Journalism is not run by a scientific formula. There is no “treatment algorithm” to guide decision making in the newsroom. Decisions about a story being newsworthy come from the head, the heart, and the gut. The notion that the results of that decision making should parallel morbidity and mortality statistics in the area is a peculiar one. We report on the newsworthy death of a patient with the West Nile virus south of the Mason-Dixon line, but according to McArthur and colleagues' logic, we should instead be reporting on the ravages of diabetes because so many more people succumb to the latter than to the former. Similarly, journalism will likely focus on the “story” of 4 particular hijackings, the collapse of the World Trade Center, and an attack on the Pentagon far out of proportion to the relative weight of the 7,000 deaths. Why? Because sometimes we have to tell stories that resonate someplace other than the epidemiologist's spreadsheet.

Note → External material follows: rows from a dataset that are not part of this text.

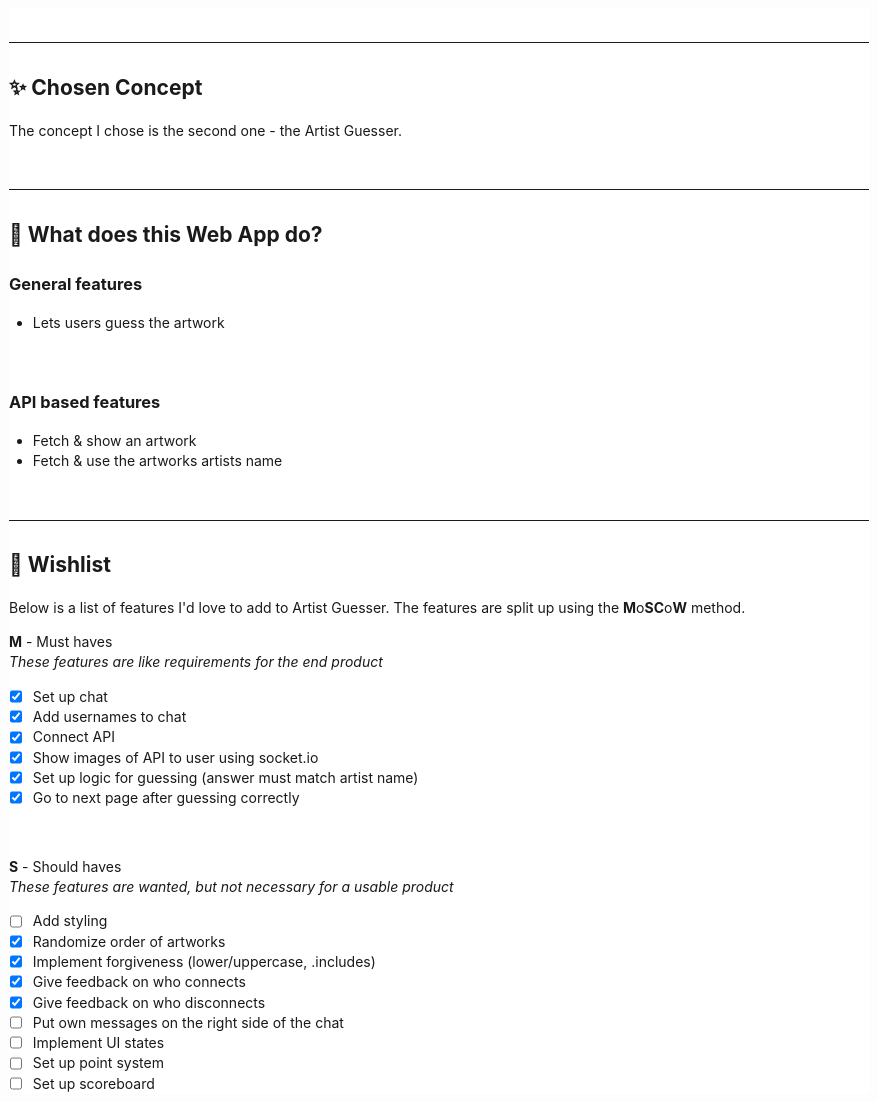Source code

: </br>

---



## :sparkles: Chosen Concept

The concept I chose is the second one - the Artist Guesser.

</br>

---



## :gem: What does this Web App do?


### General features
- Lets users guess the artwork




</br> 

### API based features
- Fetch & show an artwork 
- Fetch & use the artworks artists name

</br>

---



## :crown: Wishlist

Below is a list of features I'd love to add to Artist Guesser. The features are split up using the **M**o**SC**o**W** method.  


**M** - Must haves  
_These features are like requirements for the end product_  
- [x] Set up chat
- [x] Add usernames to chat
- [x] Connect API
- [x] Show images of API to user using socket.io
- [x] Set up logic for guessing (answer must match artist name)
- [x] Go to next page after guessing correctly

</br>

**S** - Should haves  
_These features are wanted, but not necessary for a usable product_  
- [ ] Add styling
- [x] Randomize order of artworks
- [x] Implement forgiveness (lower/uppercase, .includes)
- [x] Give feedback on who connects
- [x] Give feedback on who disconnects
- [ ] Put own messages on the right side of the chat
- [ ] Implement UI states
- [ ] Set up point system
- [ ] Set up scoreboard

There is much in McArthur and associates' study for newspeople to take away and consider. Chief among the lessons is the criticism of television's penchant for telling stories that are sometimes only visually compelling over stories that are important for their content alone. It is a hard lesson for television to learn. And it calls the managers of television newsrooms to be genuine leaders. The audience is prepared to listen to a story of importance—even in the absence of dramatic video; indeed, many millions of people get their news from their radios each day.
The authors rightly point to the matter of the public's poor medical literacy and to the issue of who is responsible for improving it. Journalists, I believe, have a role in communicating medical information to the public, but the responsibility for this education rests squarely on the shoulders of the medical community. Physicians and other health care professionals should be talking to journalists about issues of importance, becoming their sources of medical information. They should invite news directors (and their deputies) to seminars. Raise these issues with them. The medical professions are the ones who can educate the media about the importance of sound medical reporting.